No secret is written to logs, events, or config files. Pre-commit gitleaks + CI trivy-config scans block accidental commits.


6. Fail-Closed Posture

Numbering-service is fail-closed on writes and fail-open-cache-only on hot-path reads:

ScenarioBehaviour
PG down (writes)Reserve/Assign/Release/Recall return UNAVAILABLE; clients retry or fail-closed
PG down (reads, cache warm)ValidateLease serves Redis for up to 60 s TTL, returning the last-known state
PG down (reads, cache expired)ValidateLease returns UNAVAILABLE; sms-orchestrator fail-closes (does not dispatch)
Redis downPG direct; latency increases but correctness maintained
sender-id-registry down during Assign (alpha path)Assign returns FAILED_PRECONDITION — fail-closed; tenant must retry later
NATS down (outbox relay)State writes succeed; events buffer in numbering.outbox and publish on NATS recovery
MNO signing key expired during importImport rejected with SIGNATURE_INVALID — no partial ingest
Monthly regulator export failsExport stays in PENDING status; alert fires; platform admin manually retries

Security implication: availability attacks against numbering-service cannot cause incorrect allocation.
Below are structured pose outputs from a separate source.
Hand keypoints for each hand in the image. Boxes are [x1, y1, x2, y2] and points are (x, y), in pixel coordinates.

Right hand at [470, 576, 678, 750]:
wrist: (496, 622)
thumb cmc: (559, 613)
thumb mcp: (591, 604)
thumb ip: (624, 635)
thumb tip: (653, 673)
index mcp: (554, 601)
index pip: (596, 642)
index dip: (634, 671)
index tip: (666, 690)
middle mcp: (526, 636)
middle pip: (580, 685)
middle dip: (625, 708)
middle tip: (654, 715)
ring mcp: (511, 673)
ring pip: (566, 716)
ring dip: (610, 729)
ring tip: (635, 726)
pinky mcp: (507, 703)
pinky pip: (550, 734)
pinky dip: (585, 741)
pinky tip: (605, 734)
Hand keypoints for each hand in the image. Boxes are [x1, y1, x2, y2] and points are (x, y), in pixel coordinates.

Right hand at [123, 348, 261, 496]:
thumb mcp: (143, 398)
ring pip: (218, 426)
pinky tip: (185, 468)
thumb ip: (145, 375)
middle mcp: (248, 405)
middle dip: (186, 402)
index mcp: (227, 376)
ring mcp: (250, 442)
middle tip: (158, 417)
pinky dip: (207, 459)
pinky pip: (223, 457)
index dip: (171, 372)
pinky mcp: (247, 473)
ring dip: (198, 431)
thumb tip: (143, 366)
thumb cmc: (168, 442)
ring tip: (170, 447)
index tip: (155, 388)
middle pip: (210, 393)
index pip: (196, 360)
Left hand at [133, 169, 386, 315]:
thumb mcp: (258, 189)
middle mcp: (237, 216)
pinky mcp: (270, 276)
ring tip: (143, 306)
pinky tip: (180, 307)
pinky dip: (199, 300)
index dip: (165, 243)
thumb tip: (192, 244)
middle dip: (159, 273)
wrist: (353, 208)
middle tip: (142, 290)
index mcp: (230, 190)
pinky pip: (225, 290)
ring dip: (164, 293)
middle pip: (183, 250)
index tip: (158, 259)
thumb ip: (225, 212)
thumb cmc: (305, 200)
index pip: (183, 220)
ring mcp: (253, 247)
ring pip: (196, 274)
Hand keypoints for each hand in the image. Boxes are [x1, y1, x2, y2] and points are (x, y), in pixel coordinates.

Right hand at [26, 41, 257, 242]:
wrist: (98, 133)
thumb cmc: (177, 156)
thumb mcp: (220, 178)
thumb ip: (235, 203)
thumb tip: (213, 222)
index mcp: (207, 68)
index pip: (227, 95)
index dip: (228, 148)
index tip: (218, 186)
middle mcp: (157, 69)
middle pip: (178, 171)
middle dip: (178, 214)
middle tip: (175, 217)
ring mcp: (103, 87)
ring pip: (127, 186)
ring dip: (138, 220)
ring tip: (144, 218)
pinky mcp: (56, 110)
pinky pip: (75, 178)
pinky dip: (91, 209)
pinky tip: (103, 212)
At worst they delay allocations, which is acceptable in the control-plane context.


7. Threat Model

ThreatMitigation
Malicious admin tier-overrides a tenant's pool to bypass quotaAll pool changes audit-logged with actorUserId; compliance.rule.changed.v1 mirror (numbering.audit.v1) replicated to SIEM; quarterly cross-admin review
Compromised sms-orchestrator floods ValidateLeasemTLS + per-cert rate limit; aggressive 60 s Redis caching makes replay cheap; per-pod concurrency cap
Cross-tenant claim (tenant A leases tenant B's number)Partial unique index on (value, type) WHERE state IN active states; CAS on every transition; RLS as defence-in-depth
Double-assignment across regionsSynchronous cross-region quorum on numbers/leases updates per ADR-0004 §14; CAS races resolved; nightly reconciliation catches divergence
CSV-injection via MNO lease importCSV parsed row-by-row with strict column typing; ', \r, \n rejected; E.164 regex enforced; MNO RSA signature verifies source
Attacker brute-forces AVAILABLE pool enumeration via ValidateLeaseNOT_REGISTERED responses cached 30 s; browse endpoints rate-limited 120/min/tenant; unknown-identifier burst → fraud-intel signal
Audit log tamperingHash chain with pgcrypto; daily verification cron; append-only Postgres rules; cold archive to S3 object-lock
Malicious tenant reserves inventory to exhaust poolmaxActiveReservations quota; num:rate:reserve:{tenantId} sliding window (60/min); RESERVATION_BURST anomaly → fraud-intel; auto-release TTL
Phisher recalls-and-re-leases same number under new tenant identityQuarantine cool-off (90 d MSISDN / 30 d short / 365 d vanity); platform-wide uniqueness on alpha-IDs; admin override requires justification ≥ 20 chars; fraud-intel signal on repeat pattern
Leak of MNO signing key allows forged lease importsRotate mno_signing_keys quarterly; import pipeline logs file_sha256 — duplicates flagged; CFO-level approval required for emergency block ingest
Regulator-export tamperingSHA-256 + RSA signature at generation; stored in S3 object-lock bucket (WORM); ATRA verifies via platform public key

8. GDPR / Regulatory

  • Right to erasure (GDPR Art. 17): numbering-service consumes auth.user.erased.v1. Response:
    • leases, reservations, numbers.assigned_tenant_id for the affected tenant → tenant-id tombstoned (replaced with 00000000-0000-0000-0000-{tombstone-hash}) only after all active leases are recalled. Raw MSISDNs are not PII in this context and are retained.
    • audit is NOT deleted — regulatory evidence overrides erasure; the row stays, but any embedded actorUserId referencing the erased user is pseudonymised.
  • Data residency: control-plane data is multi-region across kbl and mzr (both Afghanistan). No cross-border data flow by default.
  • ATRA audit evidence window: hash-chained audit retained 13 m hot + 7 y cold (S3 object-lock).
  • Sub-processor list: no third-party AI/ML provider; numbering-service core logic is deterministic.

9. Security Testing

  • Role-matrix integration test — every REST endpoint × every role → expected 200 / 403.
  • RLS cross-tenant test — tenant A API calls MUST NOT return tenant B's leases/reservations/quota data. Verified on each CI run.
  • CAS race test — 100 concurrent Reserve calls on same AVAILABLE number; exactly one succeeds, 99 get CONFLICT.
  • mTLS allowlist test — client cert with non-allowlisted CN is rejected with UNAUTHENTICATED.
  • CSV injection test — fuzzing harness of malformed / injection-laced rows on MNO import; verify zero rows ingested.
  • Hash-chain tampering test — attempt direct UPDATE numbering.audit → Postgres rule rejects; attempt raw-SQL manipulation via disaster-recovery tool → daily reconciliation flags.
  • Contract tests (Pact) on gRPC ValidateLease schema with sms-orchestrator, routing-engine.
  • Quarterly penetration test scoped to numbering REST surface.
  • gitleaks, osv-scanner, trivy in CI.

End of SECURITY_MODEL.md